Saturday, May 23, 2015

we are all losers

For such an 'unpredictable' election the outcome of it was oddly predictable. Everyone chose to err on the safe side, the very definition of conservatism. And when I say 'everyone' obviously I mean about 30% of the population. The Daily Mail was ecstatic, as if they had engineered it all, which of course they had. It was interesting to note that when we at work were entering 'purdah', the pre-election period wherein nobody is allowed to do anything that might be seen to be favouring one party or another, the Daily Mail was entering some kind of anti-purdah, when it was allowed to stop even pretending to be a newspaper and report, say, Ed Milliband's determination to fill the country with as many East European rapists, thieves and murderers as possible as though it were fact.

'Red Ed', as they quaintly called him, was presented as a strange mixture of tyrant, dweeb and Lothario – had he been a real person, he might have been quite interesting.
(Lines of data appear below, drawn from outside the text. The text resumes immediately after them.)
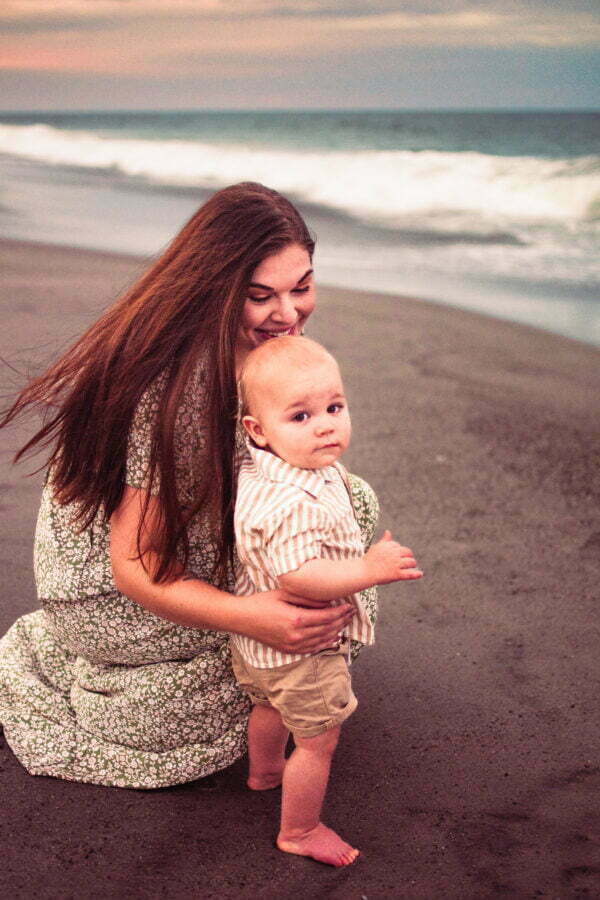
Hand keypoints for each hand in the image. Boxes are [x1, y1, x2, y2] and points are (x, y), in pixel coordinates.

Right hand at [239, 590, 355, 654]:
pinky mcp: (289, 650)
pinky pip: (312, 649)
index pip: (326, 617)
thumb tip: (327, 601)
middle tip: (351, 614)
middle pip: (327, 629)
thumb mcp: (285, 594)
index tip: (349, 606)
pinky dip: (325, 644)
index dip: (340, 612)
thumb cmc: (262, 602)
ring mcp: (292, 645)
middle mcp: (296, 635)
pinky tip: (333, 638)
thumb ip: (307, 598)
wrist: (243, 619)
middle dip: (342, 621)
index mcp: (296, 619)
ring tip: (346, 623)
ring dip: (336, 632)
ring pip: (322, 641)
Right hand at [364, 530, 422, 584]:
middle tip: (408, 561)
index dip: (399, 551)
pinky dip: (415, 574)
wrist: (363, 572)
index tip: (395, 556)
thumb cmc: (369, 560)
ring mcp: (396, 564)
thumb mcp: (377, 548)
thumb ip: (385, 540)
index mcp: (389, 546)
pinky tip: (420, 574)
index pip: (399, 546)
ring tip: (411, 567)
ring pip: (411, 562)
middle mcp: (394, 554)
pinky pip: (409, 574)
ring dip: (412, 564)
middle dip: (409, 556)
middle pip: (408, 552)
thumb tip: (388, 531)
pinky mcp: (396, 574)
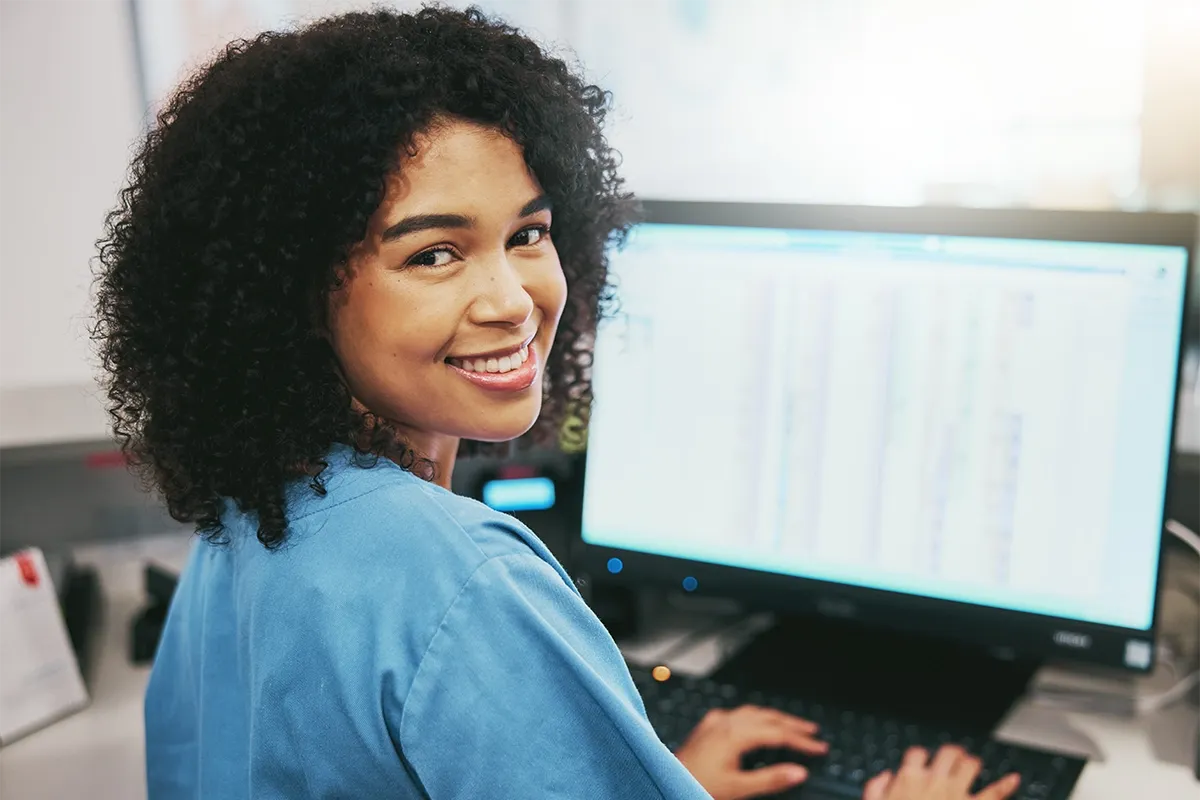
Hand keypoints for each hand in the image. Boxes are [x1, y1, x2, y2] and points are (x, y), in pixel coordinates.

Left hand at [674, 705, 827, 799]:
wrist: (667, 781)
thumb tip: (799, 771)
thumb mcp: (739, 788)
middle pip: (768, 717)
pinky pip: (737, 714)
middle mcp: (725, 722)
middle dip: (793, 724)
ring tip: (792, 726)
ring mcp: (715, 722)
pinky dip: (755, 717)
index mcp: (735, 734)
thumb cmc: (697, 784)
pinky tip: (756, 723)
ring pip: (753, 712)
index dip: (802, 741)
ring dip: (775, 718)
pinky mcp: (707, 727)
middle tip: (814, 732)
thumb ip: (771, 779)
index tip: (820, 748)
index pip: (778, 733)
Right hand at [864, 746, 1021, 799]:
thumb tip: (886, 775)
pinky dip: (1006, 785)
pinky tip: (1014, 779)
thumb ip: (876, 788)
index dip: (920, 757)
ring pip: (971, 764)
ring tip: (973, 767)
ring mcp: (957, 793)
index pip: (917, 753)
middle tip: (953, 759)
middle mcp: (935, 781)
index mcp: (909, 779)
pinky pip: (994, 793)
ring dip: (972, 764)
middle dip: (951, 754)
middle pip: (948, 752)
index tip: (922, 763)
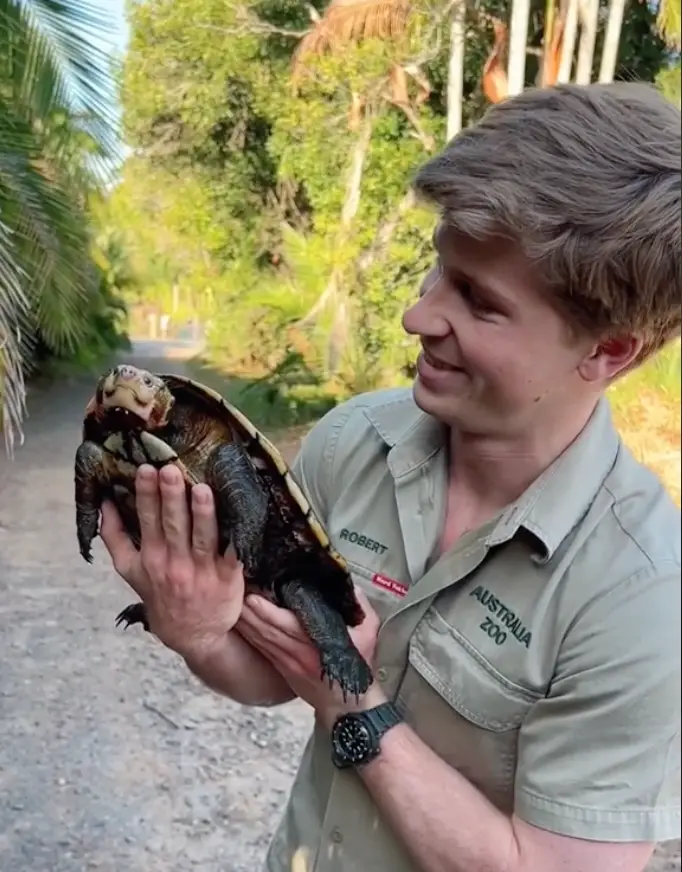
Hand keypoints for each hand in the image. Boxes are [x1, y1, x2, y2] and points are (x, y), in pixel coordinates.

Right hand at [99, 463, 244, 660]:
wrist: (194, 636)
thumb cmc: (162, 595)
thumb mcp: (130, 571)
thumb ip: (115, 538)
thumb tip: (104, 502)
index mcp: (150, 558)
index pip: (147, 521)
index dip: (146, 495)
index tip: (145, 469)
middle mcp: (174, 564)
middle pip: (173, 525)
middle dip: (171, 496)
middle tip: (170, 469)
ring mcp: (202, 572)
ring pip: (202, 538)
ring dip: (202, 513)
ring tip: (202, 489)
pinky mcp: (228, 578)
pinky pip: (232, 554)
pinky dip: (235, 537)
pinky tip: (239, 517)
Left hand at [236, 587, 385, 726]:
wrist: (348, 706)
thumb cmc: (357, 667)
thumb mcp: (367, 633)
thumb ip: (359, 606)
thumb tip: (347, 584)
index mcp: (316, 644)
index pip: (287, 625)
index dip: (268, 610)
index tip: (255, 593)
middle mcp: (296, 652)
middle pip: (266, 629)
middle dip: (249, 609)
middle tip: (235, 590)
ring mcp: (285, 661)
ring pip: (259, 637)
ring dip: (245, 620)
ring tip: (232, 601)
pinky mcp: (280, 667)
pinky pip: (260, 646)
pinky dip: (249, 633)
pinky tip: (239, 621)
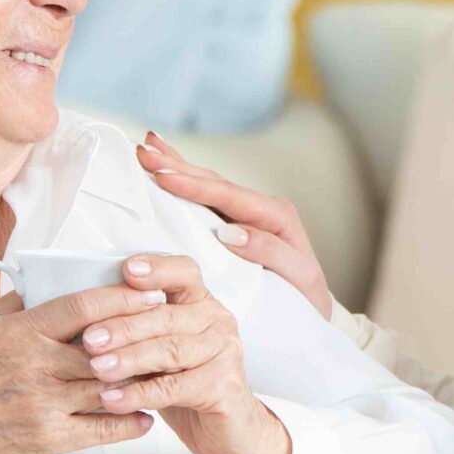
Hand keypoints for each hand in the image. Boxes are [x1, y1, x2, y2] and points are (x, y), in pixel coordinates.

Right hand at [0, 283, 167, 453]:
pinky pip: (102, 429)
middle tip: (171, 331)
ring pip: (111, 388)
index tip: (150, 294)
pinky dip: (130, 423)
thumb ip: (12, 309)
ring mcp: (44, 404)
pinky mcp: (48, 440)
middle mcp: (36, 366)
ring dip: (142, 381)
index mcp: (20, 332)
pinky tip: (145, 416)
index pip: (83, 306)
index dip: (122, 299)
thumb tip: (37, 285)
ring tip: (165, 374)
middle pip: (106, 348)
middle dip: (142, 339)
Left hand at [82, 252, 292, 453]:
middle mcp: (217, 322)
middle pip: (167, 316)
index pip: (183, 273)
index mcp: (200, 304)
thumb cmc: (187, 384)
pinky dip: (140, 394)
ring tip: (96, 369)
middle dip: (123, 326)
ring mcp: (225, 353)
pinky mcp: (225, 386)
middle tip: (90, 339)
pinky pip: (175, 387)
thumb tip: (84, 319)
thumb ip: (137, 330)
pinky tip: (114, 399)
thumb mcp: (159, 350)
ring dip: (129, 359)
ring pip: (170, 351)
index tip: (127, 270)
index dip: (157, 269)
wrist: (227, 430)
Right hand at [136, 130, 331, 318]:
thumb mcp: (298, 275)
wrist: (309, 307)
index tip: (164, 177)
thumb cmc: (304, 294)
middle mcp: (258, 207)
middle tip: (144, 151)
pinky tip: (165, 165)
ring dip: (176, 165)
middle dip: (177, 165)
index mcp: (275, 215)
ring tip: (147, 146)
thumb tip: (230, 232)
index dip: (195, 186)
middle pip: (213, 182)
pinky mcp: (232, 222)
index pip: (229, 196)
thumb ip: (268, 251)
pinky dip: (183, 180)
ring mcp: (244, 213)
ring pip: (206, 184)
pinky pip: (204, 198)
In reality, he looked more like a victim of bullying, which is essentially what he was. But at least he was more interesting than Cameron, who even in his victory speech didn't sound convinced, saying that we were now 'on the brink of something special', when as everybody knows, no-one is ever 'on the brink of' of anything except disaster. Although to be fair, that was down to his speech writer – who has now resigned.

A perceptible gloom seemed to hang over BBC radio the day after the election. The Cure's despairing A Forest made a possibly unprecedented appearance on the Ken Bruce show; Jeremy Vine (or whoever was standing in for him) swiftly followed it up with Eve Of Destruction by Barry MacGuire. We also had the crushing disappointment expressed in Hot Chocolate's So You Win Again although that might have been because Errol Brown died. And who can blame him?

As for the BBC's supposed left-wing bias, at least if it exists they make a show of hiding it. When David Cameron made his pre-election appearance on the JV show the other topics he was sharing space with were cracks appearing in your home and the last days of the Nazis, which certainly seemed suggestive. Next day, however, it was dogshit and sexual assaults, so it could have been worse.

The one bit of good news from the election was that Nigel Farrago didn't get elected. UKIP should probably team up with Islamic State – they both hate women and gays, and want to turn back the clock (they could enjoy lengthy negotiations over just how far). The political landscape does seem to have changed since the election. The Mail on Sunday featured on its cover a protest by 'the Hard Left'. The Hard Left! Where have they been? Before the election there hardly seemed any difference between Left and Right – now politics, it seems, is getting divisive again. I was oddly cheered by this. After all, even if you tend to sit on the fence it's nice to have something going on on either side.